One million years of the British Pleistocene

GREATER LONDON, NEARLY 12,000 YEARS AGO

At this point the waters of the Colne River ran through a wide floodplain, cutting a gravelly route due south towards its confluence with the mighty Thames barely 15 km downstream. The lower slopes leading to the river allowed access to the waters, to the flint and chert nodules glinting in its shallows that sufficed for knapping, and to fording points that could be used to trap fish and disadvantage prey in the hunt. The patchy stands of pine trees provided wood for fuel and for replenishing the hafts and shafts of tools and weapons. After several months of snow the region was greening up; although it was still cold, reindeer were passing through in number on the way to their spring calving grounds and, here and there, small herds of wild horse grazed on the grassy tundra. From the high ground above this place their numbers could be seen for a great distance across the floodplain and their movements studied. The familiar path of the Thames and Colne preserved as folk knowledge despite infrequent visits to this edge of the world had guided these people here.

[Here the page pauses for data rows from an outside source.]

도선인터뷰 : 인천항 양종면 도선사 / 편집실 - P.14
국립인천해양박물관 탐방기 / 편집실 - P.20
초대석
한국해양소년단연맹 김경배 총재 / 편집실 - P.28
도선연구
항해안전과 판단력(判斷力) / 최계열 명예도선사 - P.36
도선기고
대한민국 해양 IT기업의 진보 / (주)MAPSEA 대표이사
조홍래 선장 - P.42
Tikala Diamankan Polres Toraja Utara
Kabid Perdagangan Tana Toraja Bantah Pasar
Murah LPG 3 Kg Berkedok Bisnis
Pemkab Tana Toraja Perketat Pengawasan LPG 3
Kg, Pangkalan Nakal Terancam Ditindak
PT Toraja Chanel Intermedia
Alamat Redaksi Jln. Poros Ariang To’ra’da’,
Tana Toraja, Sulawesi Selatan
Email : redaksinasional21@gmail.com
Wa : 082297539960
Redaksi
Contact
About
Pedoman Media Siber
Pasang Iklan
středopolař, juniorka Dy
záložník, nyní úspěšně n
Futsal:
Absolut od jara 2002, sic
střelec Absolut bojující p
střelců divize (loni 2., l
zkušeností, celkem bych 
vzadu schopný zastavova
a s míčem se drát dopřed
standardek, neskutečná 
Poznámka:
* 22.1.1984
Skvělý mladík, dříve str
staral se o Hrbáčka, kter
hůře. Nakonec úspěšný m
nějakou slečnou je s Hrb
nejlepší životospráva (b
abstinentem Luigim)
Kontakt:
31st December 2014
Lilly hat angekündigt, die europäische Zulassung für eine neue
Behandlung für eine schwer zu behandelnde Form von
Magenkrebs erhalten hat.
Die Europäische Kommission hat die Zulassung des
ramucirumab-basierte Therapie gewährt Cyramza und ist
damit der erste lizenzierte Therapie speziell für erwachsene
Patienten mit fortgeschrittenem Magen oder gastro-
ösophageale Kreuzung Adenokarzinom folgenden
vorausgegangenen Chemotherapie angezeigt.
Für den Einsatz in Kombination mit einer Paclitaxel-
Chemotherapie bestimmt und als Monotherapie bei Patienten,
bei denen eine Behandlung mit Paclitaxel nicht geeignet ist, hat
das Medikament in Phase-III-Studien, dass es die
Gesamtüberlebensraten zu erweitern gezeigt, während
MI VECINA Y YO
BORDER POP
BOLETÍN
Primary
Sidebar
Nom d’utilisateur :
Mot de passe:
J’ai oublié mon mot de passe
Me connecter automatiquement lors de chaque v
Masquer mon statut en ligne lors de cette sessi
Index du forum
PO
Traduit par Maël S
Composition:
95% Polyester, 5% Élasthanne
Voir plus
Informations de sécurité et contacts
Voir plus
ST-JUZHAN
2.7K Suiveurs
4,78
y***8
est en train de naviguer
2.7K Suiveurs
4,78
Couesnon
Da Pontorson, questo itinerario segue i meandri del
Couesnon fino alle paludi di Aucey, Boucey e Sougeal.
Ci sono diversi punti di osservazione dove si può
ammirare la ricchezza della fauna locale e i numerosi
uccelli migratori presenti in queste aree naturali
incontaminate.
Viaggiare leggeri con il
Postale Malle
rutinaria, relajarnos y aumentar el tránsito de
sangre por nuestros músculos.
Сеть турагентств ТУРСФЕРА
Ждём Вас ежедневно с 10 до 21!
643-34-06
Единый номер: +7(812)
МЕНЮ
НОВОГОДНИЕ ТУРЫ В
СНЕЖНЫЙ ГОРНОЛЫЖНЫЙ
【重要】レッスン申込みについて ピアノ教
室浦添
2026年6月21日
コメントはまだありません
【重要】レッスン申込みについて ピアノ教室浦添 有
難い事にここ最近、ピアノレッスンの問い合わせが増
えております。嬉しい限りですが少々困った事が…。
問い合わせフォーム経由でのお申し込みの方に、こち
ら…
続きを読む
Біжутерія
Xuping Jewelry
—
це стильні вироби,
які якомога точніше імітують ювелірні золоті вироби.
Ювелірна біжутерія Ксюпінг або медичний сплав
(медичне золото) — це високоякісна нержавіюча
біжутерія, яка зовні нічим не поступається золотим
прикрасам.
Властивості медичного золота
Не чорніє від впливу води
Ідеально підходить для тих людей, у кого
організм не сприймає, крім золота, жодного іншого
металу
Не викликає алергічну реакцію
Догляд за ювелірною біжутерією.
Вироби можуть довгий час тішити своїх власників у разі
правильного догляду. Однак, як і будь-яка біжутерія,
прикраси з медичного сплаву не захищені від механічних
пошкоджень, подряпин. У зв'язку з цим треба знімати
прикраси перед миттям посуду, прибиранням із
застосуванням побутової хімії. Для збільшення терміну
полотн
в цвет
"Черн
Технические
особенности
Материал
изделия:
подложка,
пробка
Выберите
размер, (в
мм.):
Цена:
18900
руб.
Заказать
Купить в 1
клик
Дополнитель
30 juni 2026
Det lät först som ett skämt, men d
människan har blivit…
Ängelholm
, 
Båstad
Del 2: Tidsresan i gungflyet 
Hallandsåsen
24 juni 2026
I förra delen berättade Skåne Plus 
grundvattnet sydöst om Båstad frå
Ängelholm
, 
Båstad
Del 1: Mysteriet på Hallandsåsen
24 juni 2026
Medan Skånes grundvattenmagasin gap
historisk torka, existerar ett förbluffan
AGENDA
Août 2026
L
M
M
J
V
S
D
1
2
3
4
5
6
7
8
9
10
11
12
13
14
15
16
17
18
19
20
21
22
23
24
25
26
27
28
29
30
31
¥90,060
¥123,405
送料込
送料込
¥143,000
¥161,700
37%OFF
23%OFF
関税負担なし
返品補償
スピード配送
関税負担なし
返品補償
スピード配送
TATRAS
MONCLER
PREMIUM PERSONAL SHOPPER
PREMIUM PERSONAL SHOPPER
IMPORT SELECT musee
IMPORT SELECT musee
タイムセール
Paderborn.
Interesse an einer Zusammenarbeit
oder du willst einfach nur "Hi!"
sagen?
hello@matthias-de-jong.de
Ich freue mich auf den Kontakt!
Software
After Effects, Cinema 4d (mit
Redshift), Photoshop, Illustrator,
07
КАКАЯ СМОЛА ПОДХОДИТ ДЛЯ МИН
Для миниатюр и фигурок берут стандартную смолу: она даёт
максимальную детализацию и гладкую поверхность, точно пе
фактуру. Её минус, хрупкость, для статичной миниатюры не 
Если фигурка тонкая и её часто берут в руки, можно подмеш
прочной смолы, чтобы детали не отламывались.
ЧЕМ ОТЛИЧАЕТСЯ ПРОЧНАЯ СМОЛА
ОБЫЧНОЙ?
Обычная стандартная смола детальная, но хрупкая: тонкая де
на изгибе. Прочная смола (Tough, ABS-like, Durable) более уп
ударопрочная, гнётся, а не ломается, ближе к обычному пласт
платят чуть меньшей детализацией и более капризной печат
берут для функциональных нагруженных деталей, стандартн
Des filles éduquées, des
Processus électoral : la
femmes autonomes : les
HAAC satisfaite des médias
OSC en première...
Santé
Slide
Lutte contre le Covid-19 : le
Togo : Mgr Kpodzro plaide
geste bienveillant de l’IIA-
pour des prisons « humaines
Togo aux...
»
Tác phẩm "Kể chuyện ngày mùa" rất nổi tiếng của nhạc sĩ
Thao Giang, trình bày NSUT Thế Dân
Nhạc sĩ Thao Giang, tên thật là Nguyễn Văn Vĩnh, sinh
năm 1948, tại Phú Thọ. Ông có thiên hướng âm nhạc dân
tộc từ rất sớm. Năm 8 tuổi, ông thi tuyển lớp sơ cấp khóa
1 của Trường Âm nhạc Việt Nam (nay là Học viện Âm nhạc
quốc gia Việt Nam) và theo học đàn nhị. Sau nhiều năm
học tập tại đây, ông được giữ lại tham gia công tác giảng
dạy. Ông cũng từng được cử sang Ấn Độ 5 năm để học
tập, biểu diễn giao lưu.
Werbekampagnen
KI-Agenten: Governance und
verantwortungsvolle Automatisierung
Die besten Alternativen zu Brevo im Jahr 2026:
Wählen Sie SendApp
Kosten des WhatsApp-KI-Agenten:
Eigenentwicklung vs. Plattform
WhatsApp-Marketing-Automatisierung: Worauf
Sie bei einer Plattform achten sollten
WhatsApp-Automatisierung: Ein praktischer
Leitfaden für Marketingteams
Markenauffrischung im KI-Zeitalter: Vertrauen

They were present in small numbers a task group you could count on one hand charged with monitoring the reindeers movements and beginning the hunt that would provide meat and fat, antler for tools and calfskin and sinew for clothing. A few days in the area should provide enough to take back to the remainder of the small band left behind where the two rivers meet. The days hunt had been a success; an adult reindeer had been killed at the ford just downstream; its legs had been removed and carried to this place, a low slope overlooking the river. Fish traps set at this place had produced a freshwater fish and fallen pine wood had been gathered to set a hearth against the growing afternoon chill. While there was still enough light each person set to their tasks, huddling as close as they could to the hearth to benefit from its heat. Sometimes they sat, sometimes they stood, each preoccupied with swiftly and efficiently executing the tasks on which they were dependent. When the hearth had been lit, two wiped dry the nodules of flint they had selected from the chilly waters and knapped them. After removing the chalky cortex they skilfully produced a small series of long, regular blades, using timehonoured techniques to shape the cores and control the flakes and blades knapped from them. Some of these were passed on to the two members busy with completing the dissection of the reindeer legs. In addition to the sinew, meat and marrow the footpads of the animal would be saved to make boot soles. A fifth individual the last set to descaling the fish for immediate consumption. After eating, as night fell, the group would set to repairing their javelins and nets before retiring under lightweight bivouacs tethered to the pines. Tomorrow they would rejoin their band, paddling downriver in the skin boats drawn up out of the water and now packed with reindeer antler and meat carefully wrapped in skins. They would leave offerings to placate the waters and the spirits of this place, ensuring a successful return next year, set their paddles in the water, and take one last look back before setting their minds on the brief journey south.